There were plenty new faces though and we let the kids take a more hands on role after briefing them on the journey over to Stratford. They were total stars and each one was a complete natural, interacting with smiles and small talk, handing over gifts, food and spreading cheer. 
We had a talented drummer to keep us company and it was like having our own private performing artist. It made me smile and gave me hope for our communities in the future. If the adults can nurture and instil togetherness, unity and an innate desire to serve those less fortunate then our understanding and tolerance of each other can only get stronger as our relationships with everyone blooms. It is that simple really. That and education too. And also a willingness from all communities to try and get on - Too often the focus is unfairly on a handful. 

Christmas Day was the first time I noticed that the number of immigrant homeless friends visiting the Whitechapel Mission outnumbered the natives. Crisis run their camps so a lot of the regular visitors had spread out but even then we served well over 150 homeless guests. Sue and Tony were on hand as always to guide, support and advise. Ramesh kept everyone in stitches with his pranks and gags throughout. 

The Whitechapel Mission is a unique charity. In 2016:
  • 6941 different people have used the services so far. 
  • 3,714 people have used the advice services during the past year. 293 were women.
  • 10% of people using services are under 26 years of age.
  • 311 people received help in claiming benefits.
  • 30% of people using the services have been in care at some point.

In 2017 I'm proud to announce that I will be running the British 10k for The Whitechapel Mission for the tenth year in a row. It'll be a personal landmark for me if I can make it and I have no intention of stopping yet. 

As part of a drive I had agreed to join Sister Christine Frost and Neighbours in Poplar to help out with a Christmas Day community initiative whereby approximately 130 Christmas meals were prepared and delivered by volunteers to the homes of elderly and vulnerable local residents. 

Neighbours in Poplar came into being in October 1969, when some concerned people gathered together a large number of senior citizens in Pope John House for a Christmas Party.

Because this was so successful and a need had obviously been met, volunteers began to meet regularly, visiting and providing necessary service for people living in the Poplar area of London E14. NIP offers Multi-Faith Care in the community, practical support and care for vulnerable people who are living at home, regardless of their faith, age, race, gender, culture, or disability. The team also provide disadvantaged children with breaks from their normal environment during the summer holidays.

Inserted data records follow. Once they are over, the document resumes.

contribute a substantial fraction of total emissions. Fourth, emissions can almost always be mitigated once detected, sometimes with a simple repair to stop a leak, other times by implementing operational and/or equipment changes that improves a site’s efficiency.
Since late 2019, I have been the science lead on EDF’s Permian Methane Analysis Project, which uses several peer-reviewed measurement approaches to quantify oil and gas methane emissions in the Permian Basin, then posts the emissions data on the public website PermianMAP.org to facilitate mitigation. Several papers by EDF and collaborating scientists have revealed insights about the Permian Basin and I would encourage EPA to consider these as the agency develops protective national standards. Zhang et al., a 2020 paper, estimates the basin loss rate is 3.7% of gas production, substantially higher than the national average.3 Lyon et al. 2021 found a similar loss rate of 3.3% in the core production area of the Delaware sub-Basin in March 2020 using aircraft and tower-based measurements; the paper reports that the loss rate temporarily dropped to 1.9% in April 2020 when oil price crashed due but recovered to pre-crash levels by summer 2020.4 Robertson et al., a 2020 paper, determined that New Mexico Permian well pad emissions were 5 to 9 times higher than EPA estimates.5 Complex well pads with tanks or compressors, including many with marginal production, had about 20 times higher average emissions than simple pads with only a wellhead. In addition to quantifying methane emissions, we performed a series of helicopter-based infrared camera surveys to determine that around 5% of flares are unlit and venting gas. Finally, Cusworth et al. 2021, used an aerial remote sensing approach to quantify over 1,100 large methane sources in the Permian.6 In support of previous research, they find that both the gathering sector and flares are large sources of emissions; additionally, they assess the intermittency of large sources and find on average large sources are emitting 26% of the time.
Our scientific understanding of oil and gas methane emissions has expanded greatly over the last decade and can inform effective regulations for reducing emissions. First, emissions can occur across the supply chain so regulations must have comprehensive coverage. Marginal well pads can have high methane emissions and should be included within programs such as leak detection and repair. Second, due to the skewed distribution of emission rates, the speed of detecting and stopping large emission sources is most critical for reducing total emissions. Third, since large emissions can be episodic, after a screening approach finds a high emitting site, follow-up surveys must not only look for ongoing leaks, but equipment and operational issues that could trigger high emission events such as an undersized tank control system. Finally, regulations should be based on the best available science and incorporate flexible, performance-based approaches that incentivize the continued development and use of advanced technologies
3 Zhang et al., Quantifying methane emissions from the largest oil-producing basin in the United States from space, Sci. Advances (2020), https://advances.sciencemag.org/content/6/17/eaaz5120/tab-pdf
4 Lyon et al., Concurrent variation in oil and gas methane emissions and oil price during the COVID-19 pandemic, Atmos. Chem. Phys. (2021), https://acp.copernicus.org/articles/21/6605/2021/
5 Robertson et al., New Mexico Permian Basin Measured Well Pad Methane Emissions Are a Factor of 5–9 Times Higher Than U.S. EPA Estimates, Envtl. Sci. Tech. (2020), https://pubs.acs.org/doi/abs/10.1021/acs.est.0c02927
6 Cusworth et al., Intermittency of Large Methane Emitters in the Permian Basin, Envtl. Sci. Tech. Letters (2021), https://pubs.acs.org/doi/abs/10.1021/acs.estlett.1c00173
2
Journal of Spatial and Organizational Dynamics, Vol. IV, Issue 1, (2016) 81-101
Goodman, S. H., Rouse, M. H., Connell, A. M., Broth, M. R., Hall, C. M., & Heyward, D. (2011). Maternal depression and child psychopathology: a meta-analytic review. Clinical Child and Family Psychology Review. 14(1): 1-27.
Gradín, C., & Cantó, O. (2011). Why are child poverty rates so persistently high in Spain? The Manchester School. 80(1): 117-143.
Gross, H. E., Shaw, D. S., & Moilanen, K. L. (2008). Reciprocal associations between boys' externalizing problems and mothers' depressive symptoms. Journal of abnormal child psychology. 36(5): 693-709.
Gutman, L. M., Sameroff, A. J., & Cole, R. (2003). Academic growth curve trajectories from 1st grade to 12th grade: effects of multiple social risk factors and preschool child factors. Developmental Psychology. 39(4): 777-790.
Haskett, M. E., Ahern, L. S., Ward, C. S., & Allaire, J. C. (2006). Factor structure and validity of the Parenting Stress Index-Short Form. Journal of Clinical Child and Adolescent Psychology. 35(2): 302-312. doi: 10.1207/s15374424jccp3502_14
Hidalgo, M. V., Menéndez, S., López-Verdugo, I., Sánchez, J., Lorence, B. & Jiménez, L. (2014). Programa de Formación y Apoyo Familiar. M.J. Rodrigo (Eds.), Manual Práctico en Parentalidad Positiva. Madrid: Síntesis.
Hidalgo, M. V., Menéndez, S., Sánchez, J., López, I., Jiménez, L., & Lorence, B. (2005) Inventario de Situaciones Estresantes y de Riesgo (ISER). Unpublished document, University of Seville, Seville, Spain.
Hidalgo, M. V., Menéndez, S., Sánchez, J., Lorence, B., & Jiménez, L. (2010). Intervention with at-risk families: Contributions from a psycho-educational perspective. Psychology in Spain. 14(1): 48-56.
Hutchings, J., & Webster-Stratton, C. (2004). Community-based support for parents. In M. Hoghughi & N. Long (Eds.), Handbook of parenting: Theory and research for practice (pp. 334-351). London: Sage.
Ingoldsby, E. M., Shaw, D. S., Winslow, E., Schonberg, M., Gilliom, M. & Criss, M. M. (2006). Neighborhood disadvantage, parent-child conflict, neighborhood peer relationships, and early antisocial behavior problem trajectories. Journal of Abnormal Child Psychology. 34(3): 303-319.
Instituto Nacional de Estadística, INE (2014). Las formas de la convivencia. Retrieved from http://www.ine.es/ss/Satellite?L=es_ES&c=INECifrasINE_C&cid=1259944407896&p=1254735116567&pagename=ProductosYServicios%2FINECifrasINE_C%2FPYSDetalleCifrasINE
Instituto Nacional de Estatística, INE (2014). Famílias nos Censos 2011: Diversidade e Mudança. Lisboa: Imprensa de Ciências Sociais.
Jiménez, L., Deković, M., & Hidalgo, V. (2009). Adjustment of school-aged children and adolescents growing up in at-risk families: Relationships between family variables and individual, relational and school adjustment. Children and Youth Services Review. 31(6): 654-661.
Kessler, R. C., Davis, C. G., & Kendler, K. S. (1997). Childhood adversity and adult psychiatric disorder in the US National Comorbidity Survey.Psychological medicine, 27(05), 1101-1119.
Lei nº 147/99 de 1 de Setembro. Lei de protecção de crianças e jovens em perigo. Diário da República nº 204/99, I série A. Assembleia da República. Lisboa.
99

I finished my day with a hearty meal with Robbo at Ariana. I am tired but very satisfied and full of life after my experience today. I did receive lots of messages for friends wanting to volunteer and am sorry I couldn't accommodate one and all. I would thoroughly recommend that everyone signs up for some volunteering and go through the channels by signing up for shifts where necessary. 

With our soup kitchen you could just turn up with some notice though. If you don't find an experience fulfilling or worthwhile then move on and change until you find your niche. It'll boost confidence, keep you happy, you'll be making a significant difference and will make new friends. It's win win all the way. 

Remember, our homeless, vulnerable and needy friends are not a problem - They are a result of a greater problem. It is our responsibility to support them.